Vigilante Entrapment in alleged paedophile cases
The Court of Appeal held in R v TL [2018] EWCA Crim 1821 that reliance on the evidence gathered by an internet vigilante group did not amount to an abuse of process, on 31st July 2018.
In an important ruling the court confirmed the high threshold for the use of judicial discretion to stay proceedings where an offence has been incited using deceptive techniques as part of a private informant entrapment operation, i.e. by non-state actors.
Evidence from vigilantes known as ‘paedophile hunters’ was used to charge suspects in England and Wales on at least 150 occasions in 2017; a sevenfold increase since 2015.
Defendants invariably argue that deploying ‘decoys’ (by vigilantes posing as children in internet chat rooms) amounts to entrapment and are an abuse of process. Put simply, that members of vigilante groups incite offences when otherwise no offence would have been committed.
The defence successfully made this argument in the trial of TL. Mr. U, a member of the vigilante group ‘Predator Hunters’, posed as ‘Bexie’, a 14-year old girl in a legitimate adult chat room. Bexie sent a photograph of herself after a request by Mr. L. After further messages, Mr. L arranged to meet Bexie to have sex with her and his girlfriend. The vigilante group attended Mr. L’s home address with the police who arrested him.

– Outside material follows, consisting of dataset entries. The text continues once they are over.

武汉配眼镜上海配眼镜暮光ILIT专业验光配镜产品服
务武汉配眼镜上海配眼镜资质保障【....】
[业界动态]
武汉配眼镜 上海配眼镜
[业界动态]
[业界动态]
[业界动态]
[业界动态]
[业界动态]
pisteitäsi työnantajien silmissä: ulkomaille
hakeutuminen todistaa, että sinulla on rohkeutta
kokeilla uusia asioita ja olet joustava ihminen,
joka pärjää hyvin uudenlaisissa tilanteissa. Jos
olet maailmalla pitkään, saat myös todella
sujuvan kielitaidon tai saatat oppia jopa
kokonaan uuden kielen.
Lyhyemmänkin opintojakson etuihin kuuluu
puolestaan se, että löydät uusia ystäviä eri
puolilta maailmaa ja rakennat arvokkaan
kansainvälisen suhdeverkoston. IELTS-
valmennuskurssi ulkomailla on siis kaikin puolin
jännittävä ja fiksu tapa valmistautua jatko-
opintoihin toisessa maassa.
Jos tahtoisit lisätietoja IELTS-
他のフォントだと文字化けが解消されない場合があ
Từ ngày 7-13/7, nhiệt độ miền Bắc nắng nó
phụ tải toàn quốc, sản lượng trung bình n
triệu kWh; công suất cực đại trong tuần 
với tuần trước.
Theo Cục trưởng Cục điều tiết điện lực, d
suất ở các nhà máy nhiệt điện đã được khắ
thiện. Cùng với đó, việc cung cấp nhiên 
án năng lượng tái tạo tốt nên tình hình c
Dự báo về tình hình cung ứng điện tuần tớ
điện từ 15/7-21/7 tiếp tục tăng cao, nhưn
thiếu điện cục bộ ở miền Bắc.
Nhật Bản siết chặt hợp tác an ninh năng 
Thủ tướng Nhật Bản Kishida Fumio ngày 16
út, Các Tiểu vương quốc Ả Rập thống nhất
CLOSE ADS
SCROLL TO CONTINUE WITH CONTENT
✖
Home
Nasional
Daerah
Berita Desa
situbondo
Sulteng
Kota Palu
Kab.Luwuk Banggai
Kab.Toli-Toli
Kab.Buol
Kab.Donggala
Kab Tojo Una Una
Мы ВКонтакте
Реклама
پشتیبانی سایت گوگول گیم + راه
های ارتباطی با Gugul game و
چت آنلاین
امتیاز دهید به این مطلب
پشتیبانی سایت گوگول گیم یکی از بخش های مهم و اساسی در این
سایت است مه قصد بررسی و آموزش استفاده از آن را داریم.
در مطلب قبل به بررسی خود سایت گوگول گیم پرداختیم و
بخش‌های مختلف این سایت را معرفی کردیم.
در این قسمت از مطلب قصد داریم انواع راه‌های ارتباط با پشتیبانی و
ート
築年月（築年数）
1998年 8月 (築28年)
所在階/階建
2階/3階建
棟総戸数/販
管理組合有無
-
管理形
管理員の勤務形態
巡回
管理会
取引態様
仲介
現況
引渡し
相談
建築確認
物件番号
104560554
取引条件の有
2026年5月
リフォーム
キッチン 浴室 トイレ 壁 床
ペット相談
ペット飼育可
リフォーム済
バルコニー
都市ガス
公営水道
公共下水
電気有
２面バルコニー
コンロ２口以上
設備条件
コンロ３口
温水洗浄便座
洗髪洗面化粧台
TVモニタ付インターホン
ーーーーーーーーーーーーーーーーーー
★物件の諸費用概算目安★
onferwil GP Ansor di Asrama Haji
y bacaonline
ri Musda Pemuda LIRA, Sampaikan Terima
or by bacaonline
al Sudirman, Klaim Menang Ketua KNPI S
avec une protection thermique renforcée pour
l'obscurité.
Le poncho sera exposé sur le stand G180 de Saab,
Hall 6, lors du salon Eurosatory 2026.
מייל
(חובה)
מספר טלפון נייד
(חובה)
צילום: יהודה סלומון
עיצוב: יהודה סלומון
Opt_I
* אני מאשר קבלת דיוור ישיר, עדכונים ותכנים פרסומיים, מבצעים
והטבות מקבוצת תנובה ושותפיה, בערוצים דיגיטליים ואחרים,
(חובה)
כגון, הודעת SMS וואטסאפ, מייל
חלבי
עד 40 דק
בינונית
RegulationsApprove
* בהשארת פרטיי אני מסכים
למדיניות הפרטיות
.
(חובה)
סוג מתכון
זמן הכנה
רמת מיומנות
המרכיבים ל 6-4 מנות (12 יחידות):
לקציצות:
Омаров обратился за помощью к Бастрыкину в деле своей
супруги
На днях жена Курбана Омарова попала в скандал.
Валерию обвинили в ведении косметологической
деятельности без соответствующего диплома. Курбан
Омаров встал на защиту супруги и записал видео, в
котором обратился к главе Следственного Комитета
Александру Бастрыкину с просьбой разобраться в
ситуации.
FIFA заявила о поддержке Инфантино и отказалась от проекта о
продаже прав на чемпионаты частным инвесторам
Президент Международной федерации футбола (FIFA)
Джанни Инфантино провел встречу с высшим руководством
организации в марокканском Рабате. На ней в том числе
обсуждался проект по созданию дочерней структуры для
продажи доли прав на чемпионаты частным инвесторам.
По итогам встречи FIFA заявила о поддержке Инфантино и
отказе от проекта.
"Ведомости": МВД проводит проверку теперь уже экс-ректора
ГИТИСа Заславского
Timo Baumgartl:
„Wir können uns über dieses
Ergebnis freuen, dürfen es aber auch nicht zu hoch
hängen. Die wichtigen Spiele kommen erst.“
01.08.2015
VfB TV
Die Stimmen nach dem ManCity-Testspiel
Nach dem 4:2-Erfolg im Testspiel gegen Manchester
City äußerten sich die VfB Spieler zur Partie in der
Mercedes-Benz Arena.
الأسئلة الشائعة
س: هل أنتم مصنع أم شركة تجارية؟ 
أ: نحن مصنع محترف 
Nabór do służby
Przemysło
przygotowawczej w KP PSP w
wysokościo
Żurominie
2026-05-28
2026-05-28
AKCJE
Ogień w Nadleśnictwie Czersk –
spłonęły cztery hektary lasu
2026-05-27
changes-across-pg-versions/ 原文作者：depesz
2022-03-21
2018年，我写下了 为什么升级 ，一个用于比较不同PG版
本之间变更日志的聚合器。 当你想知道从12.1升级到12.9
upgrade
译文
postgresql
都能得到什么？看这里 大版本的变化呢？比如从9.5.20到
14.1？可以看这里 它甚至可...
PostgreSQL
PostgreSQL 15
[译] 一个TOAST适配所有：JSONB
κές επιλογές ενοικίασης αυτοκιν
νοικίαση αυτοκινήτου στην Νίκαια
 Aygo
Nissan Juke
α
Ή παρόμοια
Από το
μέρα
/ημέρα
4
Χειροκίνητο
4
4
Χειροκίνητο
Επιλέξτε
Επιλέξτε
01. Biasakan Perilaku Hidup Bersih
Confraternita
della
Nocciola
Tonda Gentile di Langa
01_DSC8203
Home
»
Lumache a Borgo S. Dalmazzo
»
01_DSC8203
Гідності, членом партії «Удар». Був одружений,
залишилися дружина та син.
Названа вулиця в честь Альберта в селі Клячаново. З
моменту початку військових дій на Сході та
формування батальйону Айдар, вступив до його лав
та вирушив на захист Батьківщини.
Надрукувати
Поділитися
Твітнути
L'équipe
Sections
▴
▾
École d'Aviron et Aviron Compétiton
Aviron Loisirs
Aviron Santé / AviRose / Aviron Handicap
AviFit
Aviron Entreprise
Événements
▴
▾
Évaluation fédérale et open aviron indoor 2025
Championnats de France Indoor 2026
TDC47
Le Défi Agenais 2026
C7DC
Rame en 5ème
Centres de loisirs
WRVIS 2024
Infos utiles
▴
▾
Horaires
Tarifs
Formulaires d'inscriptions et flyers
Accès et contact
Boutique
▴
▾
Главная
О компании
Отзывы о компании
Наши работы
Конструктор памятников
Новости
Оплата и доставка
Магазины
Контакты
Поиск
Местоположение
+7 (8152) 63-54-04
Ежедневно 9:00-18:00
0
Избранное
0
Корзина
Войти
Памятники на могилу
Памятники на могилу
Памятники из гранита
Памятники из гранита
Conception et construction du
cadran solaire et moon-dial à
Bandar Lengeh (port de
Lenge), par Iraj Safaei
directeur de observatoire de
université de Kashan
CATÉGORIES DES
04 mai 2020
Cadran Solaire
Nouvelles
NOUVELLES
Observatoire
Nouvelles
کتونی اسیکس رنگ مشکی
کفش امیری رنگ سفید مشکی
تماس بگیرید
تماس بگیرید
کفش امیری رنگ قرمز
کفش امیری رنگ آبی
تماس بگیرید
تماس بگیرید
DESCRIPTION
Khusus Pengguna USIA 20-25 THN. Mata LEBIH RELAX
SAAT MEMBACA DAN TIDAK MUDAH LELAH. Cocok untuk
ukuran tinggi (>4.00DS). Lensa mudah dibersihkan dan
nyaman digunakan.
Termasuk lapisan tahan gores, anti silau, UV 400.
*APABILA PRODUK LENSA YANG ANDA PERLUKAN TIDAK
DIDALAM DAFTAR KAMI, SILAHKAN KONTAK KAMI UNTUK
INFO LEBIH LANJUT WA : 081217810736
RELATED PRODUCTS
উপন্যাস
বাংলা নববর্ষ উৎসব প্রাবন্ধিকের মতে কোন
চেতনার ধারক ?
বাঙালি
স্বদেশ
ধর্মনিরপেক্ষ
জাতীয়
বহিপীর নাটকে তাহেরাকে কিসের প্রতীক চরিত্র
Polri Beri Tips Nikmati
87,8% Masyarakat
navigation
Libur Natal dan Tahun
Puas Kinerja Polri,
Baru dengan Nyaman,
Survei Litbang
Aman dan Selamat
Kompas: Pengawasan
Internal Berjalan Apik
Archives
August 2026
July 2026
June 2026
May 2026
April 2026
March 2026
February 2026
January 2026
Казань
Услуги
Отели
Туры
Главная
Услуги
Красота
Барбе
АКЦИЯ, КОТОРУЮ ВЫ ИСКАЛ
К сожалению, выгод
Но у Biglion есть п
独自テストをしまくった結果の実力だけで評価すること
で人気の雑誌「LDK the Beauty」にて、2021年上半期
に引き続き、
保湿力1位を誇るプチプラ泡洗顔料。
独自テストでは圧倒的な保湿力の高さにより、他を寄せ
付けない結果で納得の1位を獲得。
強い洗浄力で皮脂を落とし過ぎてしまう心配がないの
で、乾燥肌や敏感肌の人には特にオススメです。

The trial judge determined that that Mr. U’s entrapment of Mr. L undermined public confidence in the integrity of the judicial process to such a degree that the proceedings against Mr. L were unfair and ought not continue. The central question for the Court of Appeal was whether the judge was correct to terminate the proceedings as he did.
The lead authority on entrapment incited by law enforcement agencies, i.e. state actors, is the House of Lords’ decision in Looseley and Attorney General’s Reference No 3 of 2000 [2001] UKHL 53, [2001] 4 All ER 897. In a well-known passage, Lord Nicholls giving the first judgment observed:
It is simply not acceptable that the state through its agents should lure its citizens into committing acts forbidden by the law and then seek to prosecute them for doing so. That would be entrapment. That would be a misuse of state power, and an abuse of the process of the courts…The role of the courts is to stand between the state and its citizen and make sure this does not happen…The difficulty lies in identifying conduct, which is caught by such imprecise words as lure or incite or entice or instigate. If police officers acted only as detectives and passive observers, there would be little problem in identifying the boundary between permissible and impermissible police conduct. But that would not be a satisfactory place for the boundary line…in some instances a degree of active involvement by the police in the commission of a crime is generally regarded as acceptable…Test purchases fall easily into this category.
In considering the distinction between acceptable and unacceptable conduct, Lord Nicholls commented:
[A] useful guide is to consider whether the police did no more than present the defendant with an unexceptional opportunity to commit a crime…whether the police conduct preceding the commission of the offence was no more than might have been expected from others in the circumstances. Police conduct of this nature is not to be regarded as inciting or instigating crime…the overall consideration is always whether the conduct of the police or other law enforcement agency was so seriously improper as to bring the administration of justice into disrepute… [emphasis added]
In TL, the Court confirmed these principles applied and that the judge’s approach allowed no distinction between the conduct of Mr. U, as a private citizen, and state actors.
Significantly, the appeal court made clear that there was no impropriety on the part of Mr. U that made it inappropriate for the prosecution to proceed.
Whilst Mr. U may not have had sufficient information to support a reasonable suspicion that the website in question was being used for grooming purposes, he was pointed in the direction of the site by others with an interest in suppressing illegal conduct. Crucially, the Court considered that if the police had behaved as Mr. U behaved, their conduct would not have supported a stay for abuse.
The decision in TL makes clear that there is no ‘defence’ of entrapment and that only in rare situations would applications to stay proceedings be successful. The Court did not give any prescient examples, but it seems likely applications may succeed where there has been serious improper conduct on the part of the private citizen. Defence challenges otherwise concerning the fairness of prosecution evidence will have to be advanced using the statutory provision under PACE.